IFB is opposed to this amendment for this reason: The amendment does not direct the state Legislature to provide an alternative source of revenue for the property taxes lost through these new exemptions, nor does it reduce the amount of the total levy to be raised through property taxes.

In other words, it would authorize the Legislature to grant relief to some property taxpayers at the expense of those who own other classes of property — most notably, farmers and landowners.

This amendment would legitimize actions already taken by the General Assembly to reduce the inventory tax and provide relief to homeowners. Farm Bureau supported the proposed amendment when it was considered by the Legislature in 2002 and 2003 because it was seen as a way to reduce inventory taxes on farms. However, after measuring the impact of reassessment coupled with a new $35,000 homestead exemption, Farm Bureau has withdrawn its support for this amendment and now opposes it.

Don Villwock, president

Indiana Farm Bureau

The issue is George W. Bush Somehow this election campaign has lost its focus on the single most important issue facing the United States: the administration of George W. Bush (Hoppe, “Voices of Experience,” Oct. 20-27). This presidency is the most disastrous one in modern American history. Consider what the president has managed to do to this country in four short years:

• In Iraq, he has launched a costly and destructive war against a country that posed no threat to the United States, possessed no weapons of mass destruction and had no connections to Sept. 11 or al Qaeda.

• In the process, we have lost over 1,000 brave young American soldiers, with thousands more wounded and maimed. Some 16,000 Iraq civilians have died in the conflict, and most Iraqis now consider us the enemy.

• The Iraq war has stimulated terrorism both in the Middle East and worldwide, and further inflamed Arab and Muslim fear and dislike of the United States.

• The terrorists who were responsible for Sept. 11 are still active. Osama bin Laden is still at large, and al Qaeda is stronger than it was before 2001.

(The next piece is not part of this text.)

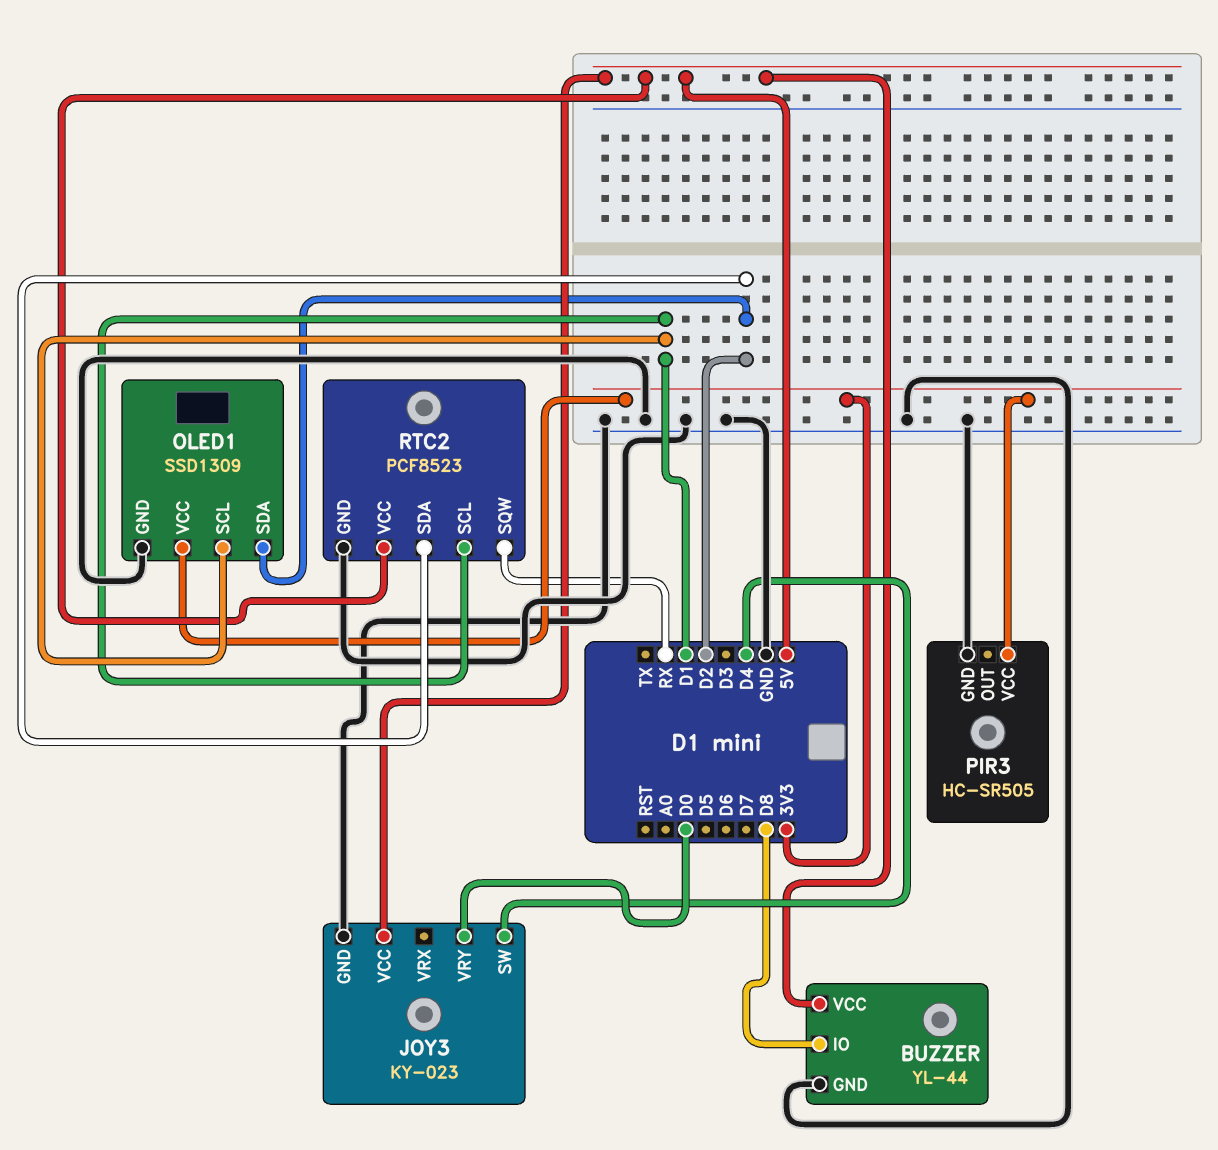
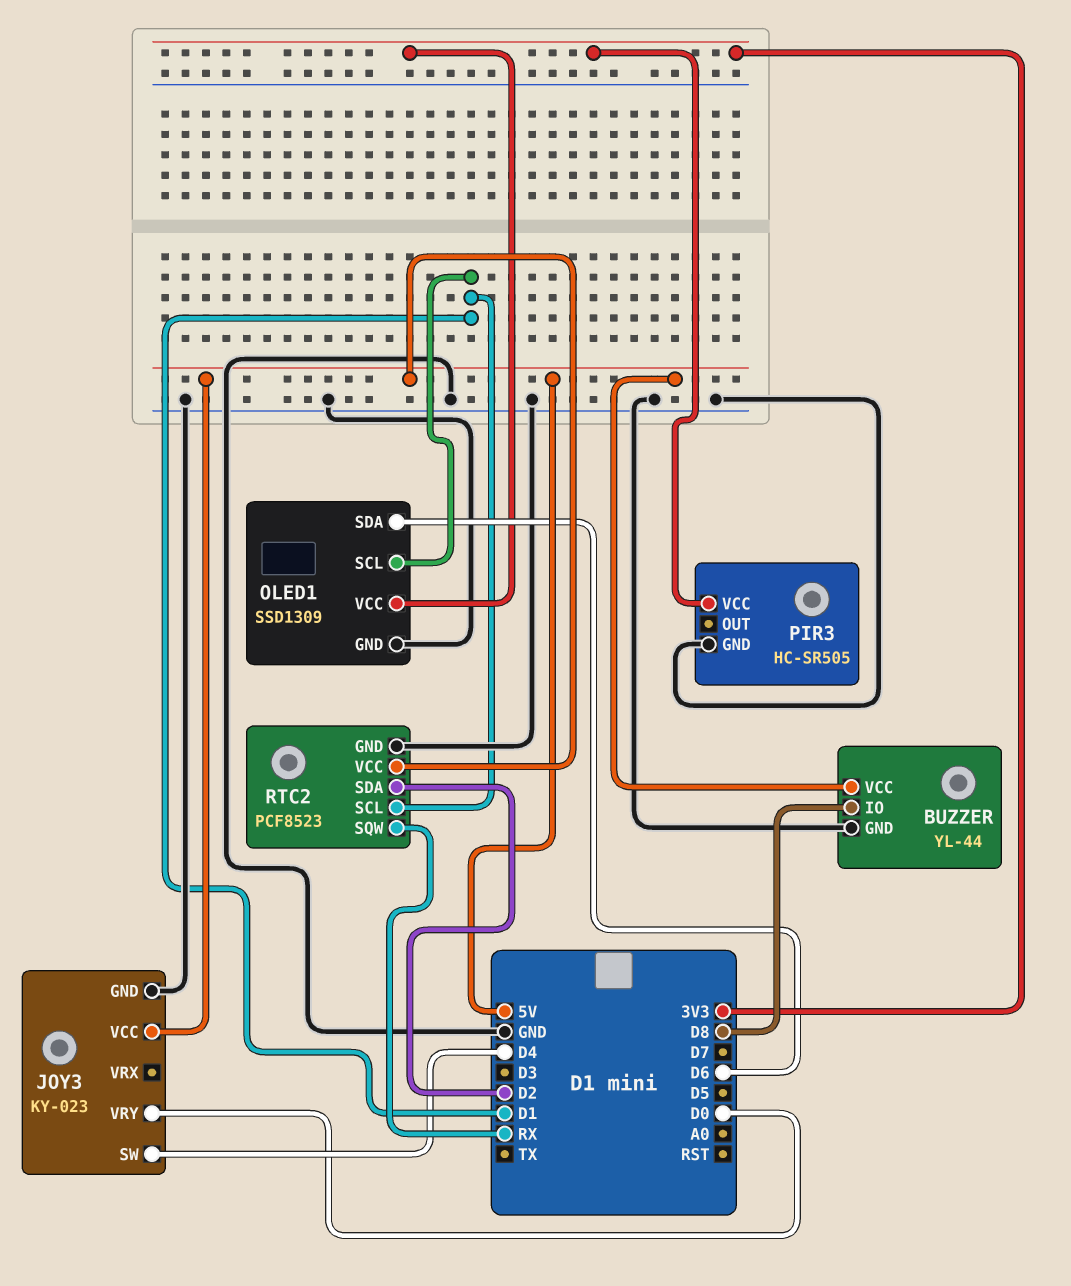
OLED1 pin SDA: D2 -> D6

• As a result of our failed interventions, both Afghanistan and Iraq are now in chaos, and fertile breeding grounds for Islamic fundamentalism and terrorism.

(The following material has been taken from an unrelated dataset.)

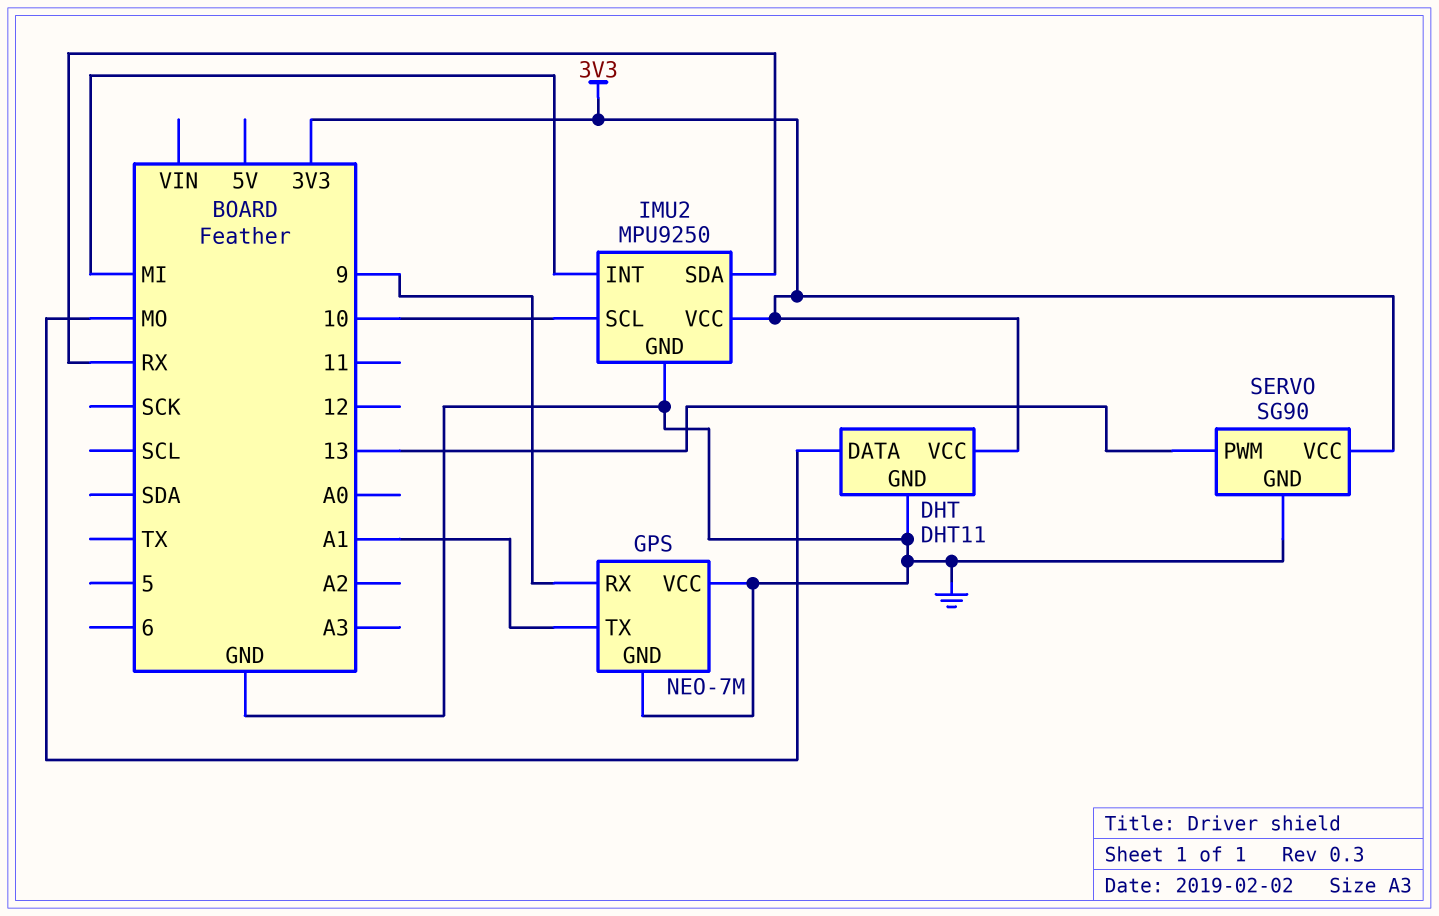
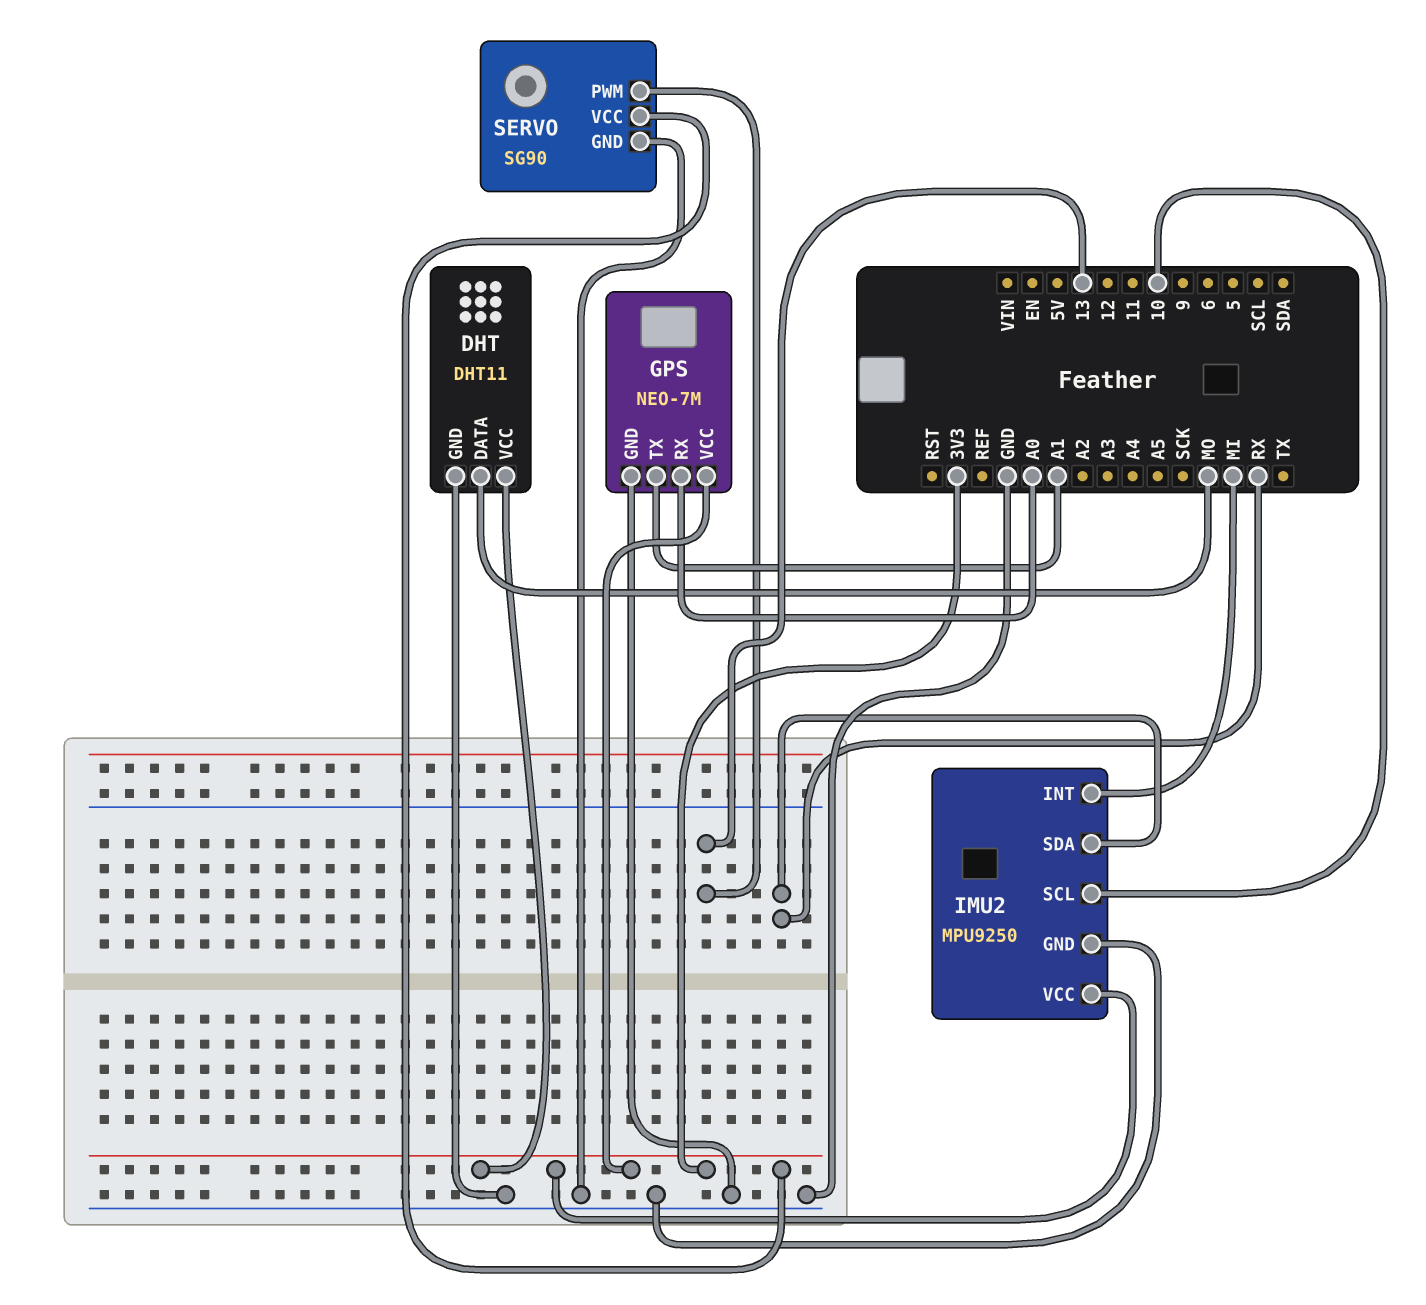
GPS pin RX: 9 -> A0
GPS pin VCC: GND -> 3V3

• By undermining the Atlantic Alliance, the president has compromised the ability of the Western nations to combat this jihad. The world is a far more dangerous place now that it was in 2001. In the domestic arena, the situation is hardly better:

• The combination of increased military expenditures for Iraq and tax cutting polices (mostly for the wealthy) has created the biggest federal deficit in American history, from a $236 billion surplus into a $422 billion deficit this year.

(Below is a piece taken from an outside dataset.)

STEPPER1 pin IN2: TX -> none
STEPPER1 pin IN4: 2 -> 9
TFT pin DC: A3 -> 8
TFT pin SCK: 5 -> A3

• The president’s tariff policy has destroyed more jobs than it has protected, and has added about 6 percent to the cost of all the goods we buy.

• This will be the first president since Herbert Hoover to face re-election with fewer people working than when he started.

• His trade policy has led to record trade deficits, jeopardizing the stability of the dollar.

In the words of former Secretary of Commerce Peter Peterson (a Republican), this administration has “presided over the biggest, most reckless deterioration of America’s finances in history.”

Meanwhile, the president’s actions and rhetoric have deeply divided the American public, and created a poisonous political environment. America has become impotent, divided and isolated. Osama bin Laden could not have wished for more.

The Bush presidency has been a disaster in almost every respect. The damage done to our safety, economy and international standing will take many years, if not decades, to reverse. We must stop bickering about military service records, stop being distracted by the Florida weather and focus on the huge problems facing all Americans. And the biggest problem of all is the presidency of George W. Bush.

David S. Mason,

professor of political science

Marshall Dixon,

professor of physics

And signed by 23 other Butler University faculty members in political science, physics, anthropology, pharmacy, English, geography, sociology, philosophy, Spanish, chemistry and business administration

Correction Last week, the hours were left off the Cuisine review. Bleeker Street is open Monday-Saturday, 5:30-10:30 p.m.